A Track and Bowl System
Biologist surveying a track made by kakapo.
Kakapo have a very unusual mating system called a 'lek system'. In summer the males gather on traditional 'display grounds'- specially dug out hollows or bowls in the earth linked by well-formed tracks. The bowls are excavated and meticulously maintained by the male. He neatly clips the plants on the sides of the bowl, as well as along the tracks which are up to 50 meters long! The kakapo is the only 'lek' parrot, and the only lek bird to have evolved in the absence of predatory mammals.

At the lek sites, males vie for the best bowls. What happens next is arguably one of the most bizarre and amazing vocal displays of the bird world. Sitting in or near the bowls, the male kakapos start "booming". It is a sound that resembles distant thunder, or a deep resounding heartbeat. To produce the deep bass sound, the male kakapo inflates air sacs in his chest and belly.

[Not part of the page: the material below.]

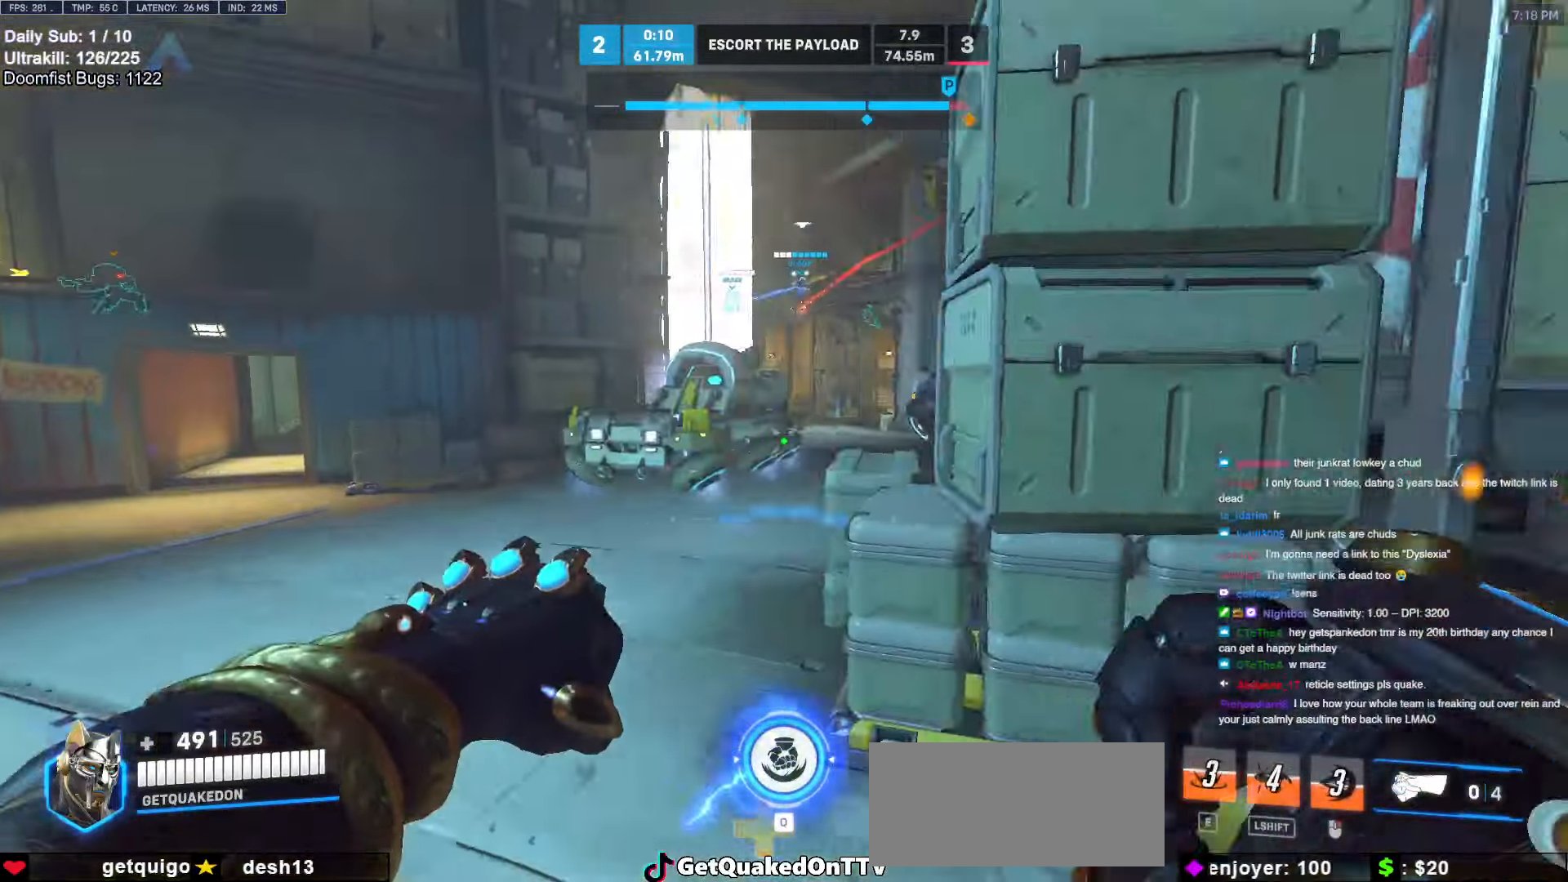
{"keys": ["d", "s"], "mouse": [], "events": [[217, "s", "up"], [417, "s", "down"]]}
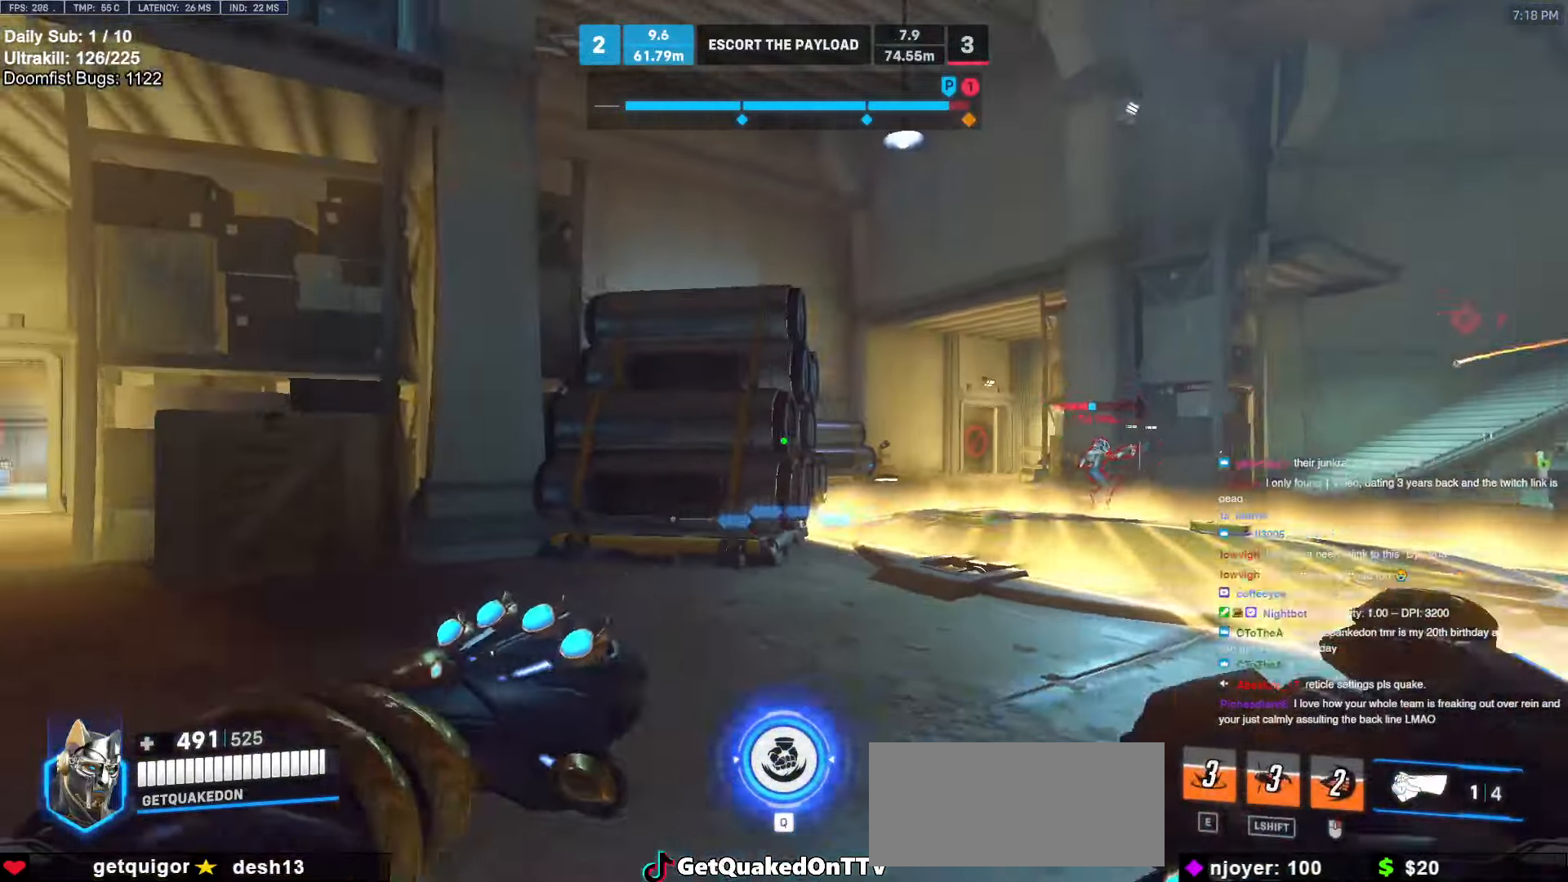
{"keys": ["d", "w"], "mouse": [], "events": [[150, "s", "up"], [283, "w", "down"]]}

The booming calls start out softly, become louder and then slowly fade away. The calls can be heard from 1-5 kilometers away, depending on wind direction. The males boom an average of 1,000 times per hour, 6-7 hours per night! They do this every night for three to four months, to attract females. Once the female arrives at the bowl, the male will perform a type of dancing display and if all is well, mating will occur.

Kakapo mate only once every three or four years. They breed only in years when food is abundant, to insure plenty of nourishment for their chicks. Two or three eggs are laid on the ground, usually under a clump of tussock, in a hole in a bank or a rotten tree. Eggs in a Hollow Tree
Eggs in a hollow tree bottom.

Kakapo Chick
Kakapo chick with surrogate
mother puppet.
Males play no part in rearing the young. Thus, while the females search for food the young are left unattended for long periods at night. There is a ten week nesting period, and after the first few weeks the female visits the nest only once or twice each night to feed the chicks. Young kakapo stay on the ground and are very loudly vocal day and night. This makes them quite vulnerable to predatory mammals, and eggs are easily preyed upon by rats.

There are now approximately 62 kakapo left in the world.